We make a reference definition of Keccak using boolean values and straightforward definitions. Here is an example of a sub-step:

Definition compute_a_prime
(a : Array.t (Array.t (Array.t bool 64) 5) 5)
(c : Array.t (Array.t bool 64) 5) :
Array.t (Array.t (Array.t bool 64) 5) 5 :=
{|
Array.get y := {|
Array.get x := {|
Array.get z :=
xorbs [
a.[y].[x].[z];
c.[(x + 4) mod 5].[z];
c.[(x + 1) mod 5].[(z + 63) mod 64]
];
|}
|}
|}.

Then we show that combining all the equations of the circuit, the only possible solution, if it exists, is the same as one round of the canonical Keccak definition. The whole lemma is:

Lemma post_implies_round_computation {p} `{Prime p}
(local' next' : KeccakCols.t)
(is_first_row is_transition : bool)
(a : Array.t (Array.t (Array.t bool 64) 5) 5)
(round : Z) :
let local := M.map_mod local' in
let next := M.map_mod next' in
Post.t local next is_first_row is_transition ->
a.Valid.t local a ->
0 <= round < NUM_ROUNDS ->
step_flags.Valid.t local round ->
let c := ComputeKeccak.compute_c a in
let c_prime := ComputeKeccak.compute_c_prime c in
let a_prime := ComputeKeccak.compute_a_prime a c in
let b := ComputeKeccak.compute_b a_prime in
let a_prime_prime := ComputeKeccak.compute_a_prime_prime b in
let a_prime_prime_prime_0_0 := ComputeKeccak.compute_a_prime_prime_prime_0_0 a_prime_prime round in
(
forall x, 0 <= x < 5 ->
forall y, 0 <= y < 5 ->
forall limb, 0 <= limb < U64_LIMBS ->
Impl_KeccakCols.a_prime_prime_prime local y x limb =
Limbs.of_bools BITS_PER_LIMB
(Array.get (ComputeKeccak.compute_a_prime_prime_prime a_prime_prime a_prime_prime_prime_0_0).[y].[x])
limb
).

It uses the core verification lemmas made just before to handle all the tricks of the Keccak circuit.

All the rounds​

The Keccak hash function runs by applying the same round several times. There are some polynomial constraints to handle these iterations, by counting the number of steps and making sure we start each new round from the result of the previous round.

Here is the final statement, ensuring the safety of the circuit:

(** We are computing a full round of Keccak every [NUM_ROUNDS] rows. *)
Lemma posts_imply {p} `{Prime p} (rows' : Z -> KeccakCols.t)

======

## PROBLEM SET
1 - Output the part of the Keccak excerpt from "All the rounds​" to "Z -> KeccakCols.t)", reproducing it word for word.
2 - Answer these questions from the Keccak excerpt, one per line:
(a) In the definition compute_a_prime, how many boolean values does each innermost array hold?
(b) According to the text, combining all the equations of the circuit gives a solution that is the same as what?
(c) How does the Keccak hash function run, according to the section headed "All the rounds"?

Stored data entries
======

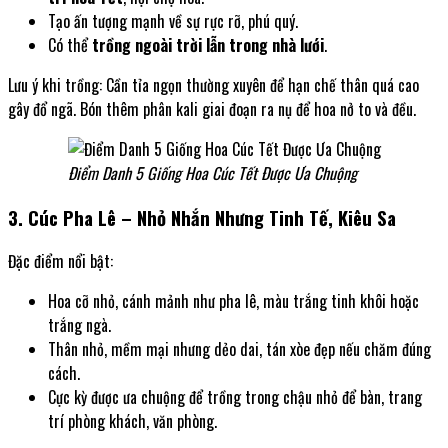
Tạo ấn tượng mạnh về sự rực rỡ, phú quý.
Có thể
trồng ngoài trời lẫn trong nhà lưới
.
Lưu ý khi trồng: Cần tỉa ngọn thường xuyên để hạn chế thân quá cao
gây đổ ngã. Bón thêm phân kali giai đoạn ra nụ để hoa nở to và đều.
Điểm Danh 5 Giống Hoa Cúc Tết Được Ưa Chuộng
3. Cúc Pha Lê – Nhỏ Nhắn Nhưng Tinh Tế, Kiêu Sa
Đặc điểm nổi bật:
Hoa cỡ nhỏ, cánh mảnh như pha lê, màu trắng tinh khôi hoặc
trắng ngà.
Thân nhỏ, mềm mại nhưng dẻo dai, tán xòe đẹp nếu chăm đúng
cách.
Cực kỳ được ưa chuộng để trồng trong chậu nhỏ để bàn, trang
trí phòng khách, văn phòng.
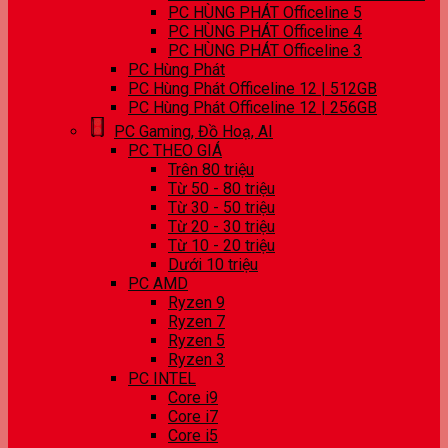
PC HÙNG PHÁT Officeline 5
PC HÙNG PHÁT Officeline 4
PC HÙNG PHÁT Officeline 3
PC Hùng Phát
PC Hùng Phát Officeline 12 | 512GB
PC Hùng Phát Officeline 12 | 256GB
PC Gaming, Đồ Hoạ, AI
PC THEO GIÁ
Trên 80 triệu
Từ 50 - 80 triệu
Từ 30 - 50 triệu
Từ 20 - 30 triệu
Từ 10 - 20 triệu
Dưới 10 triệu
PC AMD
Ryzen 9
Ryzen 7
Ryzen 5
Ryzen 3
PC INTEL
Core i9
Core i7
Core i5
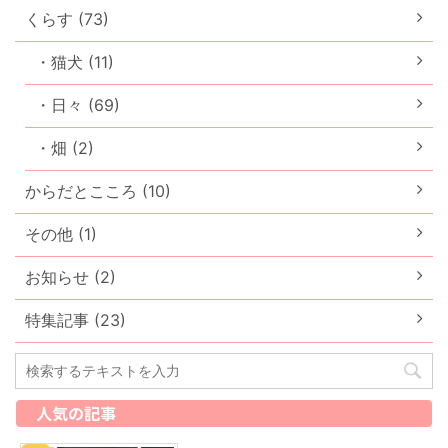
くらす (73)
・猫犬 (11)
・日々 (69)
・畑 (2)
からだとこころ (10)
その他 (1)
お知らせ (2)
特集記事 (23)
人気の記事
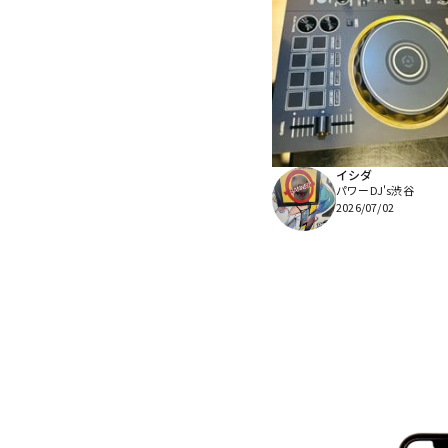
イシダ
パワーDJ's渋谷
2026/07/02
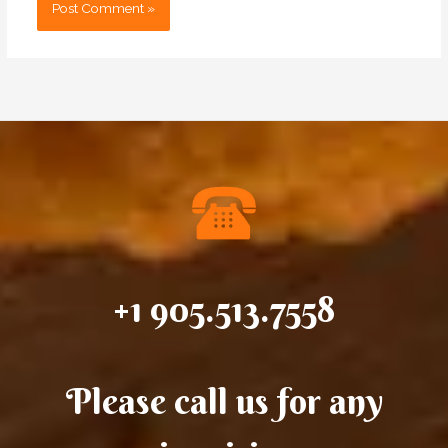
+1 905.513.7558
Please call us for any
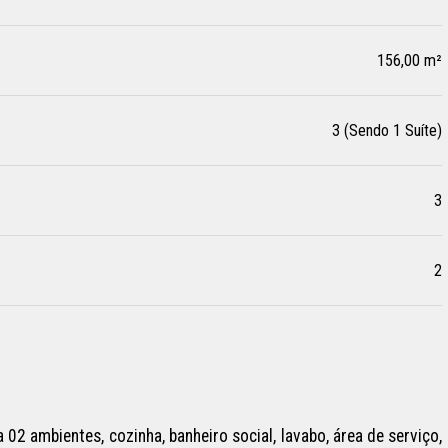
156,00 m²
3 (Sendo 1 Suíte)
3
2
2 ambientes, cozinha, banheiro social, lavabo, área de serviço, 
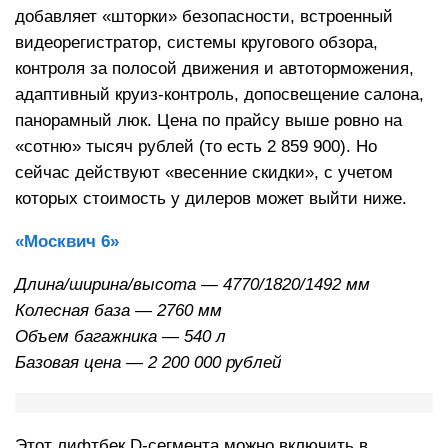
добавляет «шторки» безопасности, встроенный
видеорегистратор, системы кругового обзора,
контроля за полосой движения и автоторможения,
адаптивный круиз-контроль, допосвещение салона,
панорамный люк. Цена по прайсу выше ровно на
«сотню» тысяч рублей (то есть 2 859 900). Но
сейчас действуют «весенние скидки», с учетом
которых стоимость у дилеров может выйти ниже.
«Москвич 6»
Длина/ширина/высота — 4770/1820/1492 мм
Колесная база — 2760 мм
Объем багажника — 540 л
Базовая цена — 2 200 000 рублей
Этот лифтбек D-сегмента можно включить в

======

## SOLUTIONS
1 -
All the rounds​

The Keccak hash function runs by applying the same round several times. There are some polynomial constraints to handle these iterations, by counting the number of steps and making sure we start each new round from the result of the previous round.

Here is the final statement, ensuring the safety of the circuit:

(** We are computing a full round of Keccak every [NUM_ROUNDS] rows. *)
Lemma posts_imply {p} `{Prime p} (rows' : Z -> KeccakCols.t)

2 -
(a) 64
(b) One round of the canonical Keccak definition
(c) By applying the same round several times